Work instructions
Among the entries below, copy only the span from the line containing "focal_mm: 13.6" through the line containing "f_number: 1.6". Do so exactly, and skip the pictures.

Data to use

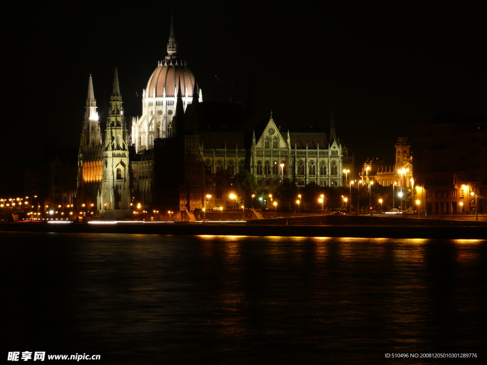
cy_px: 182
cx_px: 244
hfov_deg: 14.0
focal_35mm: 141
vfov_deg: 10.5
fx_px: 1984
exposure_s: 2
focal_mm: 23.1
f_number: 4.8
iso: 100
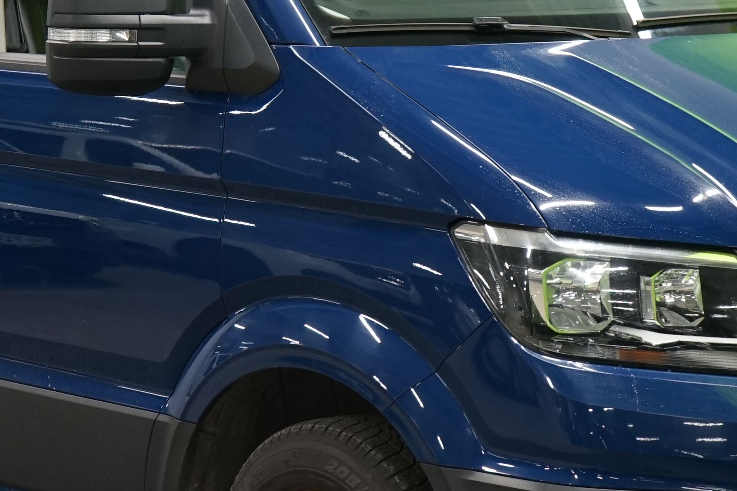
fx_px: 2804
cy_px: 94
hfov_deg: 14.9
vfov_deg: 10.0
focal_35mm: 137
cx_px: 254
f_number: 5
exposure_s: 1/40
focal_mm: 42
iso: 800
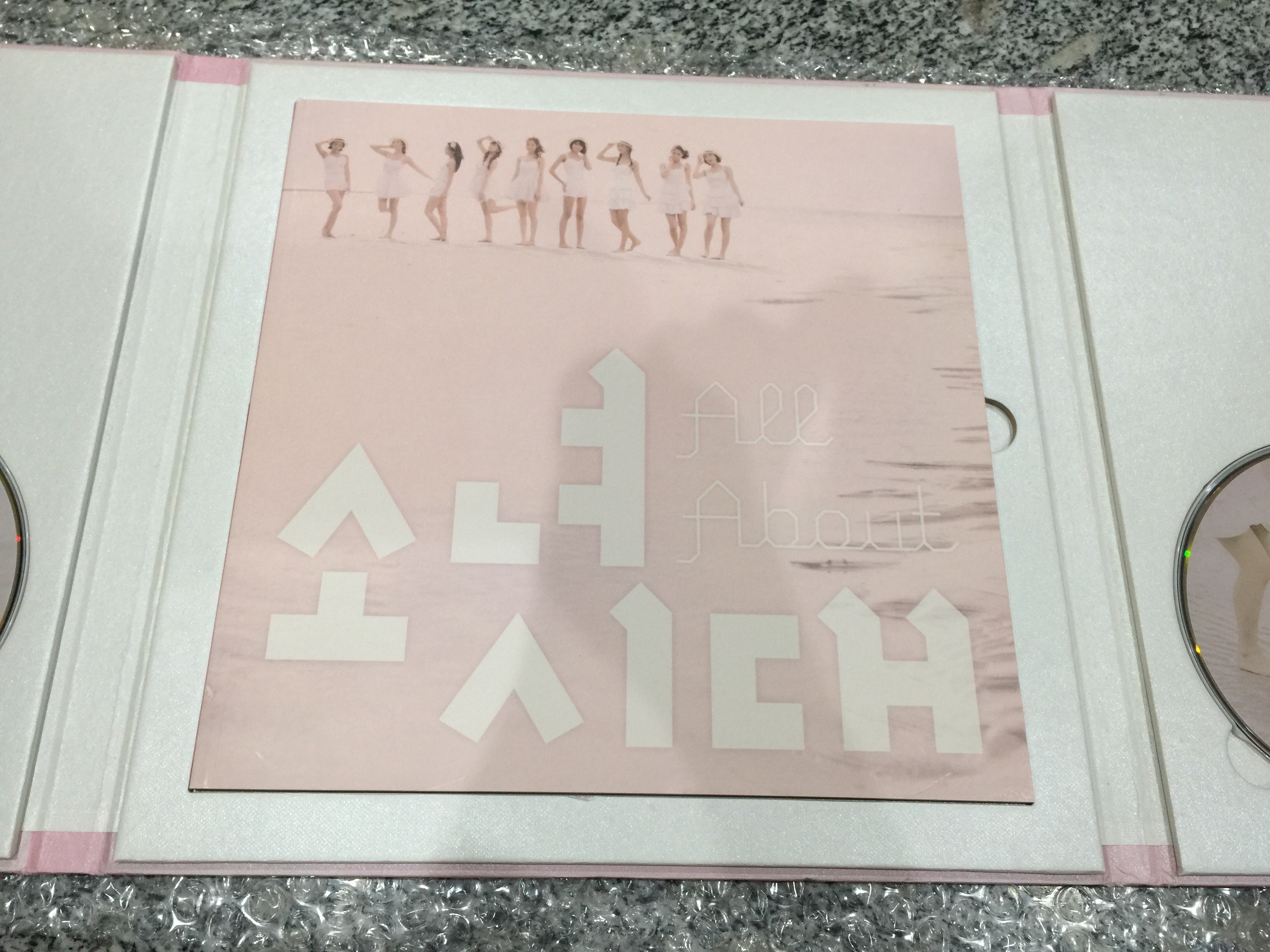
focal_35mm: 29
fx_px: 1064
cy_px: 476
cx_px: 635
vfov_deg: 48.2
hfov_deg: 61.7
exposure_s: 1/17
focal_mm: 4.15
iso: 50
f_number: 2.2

==

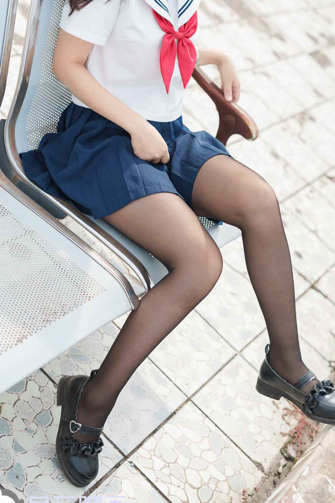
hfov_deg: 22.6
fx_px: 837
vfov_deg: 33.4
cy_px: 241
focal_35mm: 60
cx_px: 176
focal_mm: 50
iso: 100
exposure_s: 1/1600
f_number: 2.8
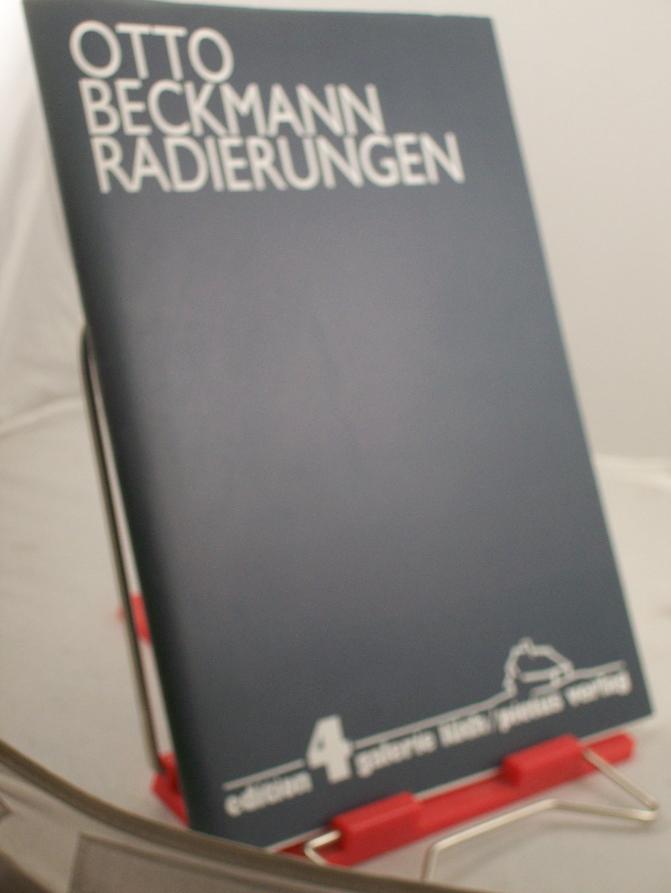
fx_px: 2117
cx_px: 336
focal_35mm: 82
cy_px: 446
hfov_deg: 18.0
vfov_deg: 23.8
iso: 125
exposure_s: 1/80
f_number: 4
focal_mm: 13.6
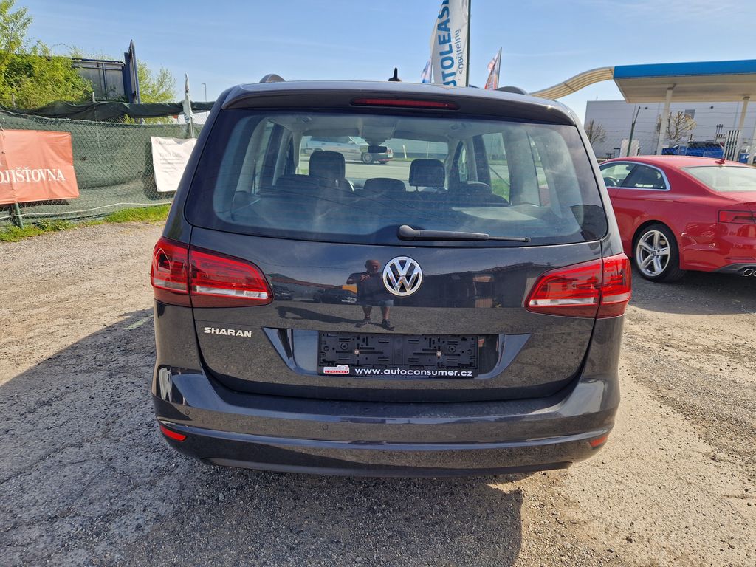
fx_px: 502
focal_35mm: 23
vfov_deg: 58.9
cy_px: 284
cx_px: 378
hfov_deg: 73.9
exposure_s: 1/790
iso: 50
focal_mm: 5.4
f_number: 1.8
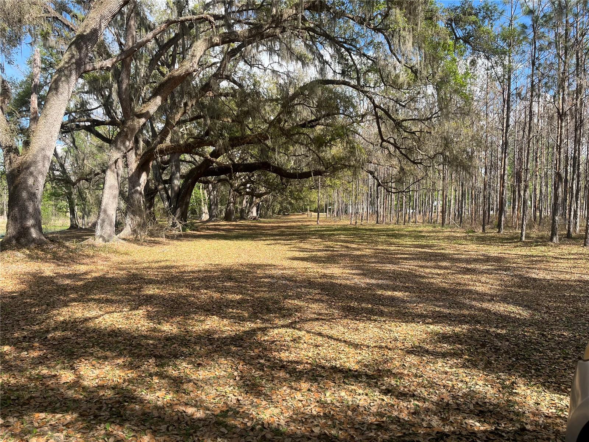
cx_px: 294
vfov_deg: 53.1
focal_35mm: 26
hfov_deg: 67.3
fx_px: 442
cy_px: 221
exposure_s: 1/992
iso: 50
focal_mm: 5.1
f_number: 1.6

Reply
focal_mm: 13.6
fx_px: 502
focal_35mm: 23
vfov_deg: 58.9
cy_px: 284
cx_px: 378
hfov_deg: 73.9
exposure_s: 1/790
iso: 50
focal_mm: 5.4
f_number: 1.8
cx_px: 294
vfov_deg: 53.1
focal_35mm: 26
hfov_deg: 67.3
fx_px: 442
cy_px: 221
exposure_s: 1/992
iso: 50
focal_mm: 5.1
f_number: 1.6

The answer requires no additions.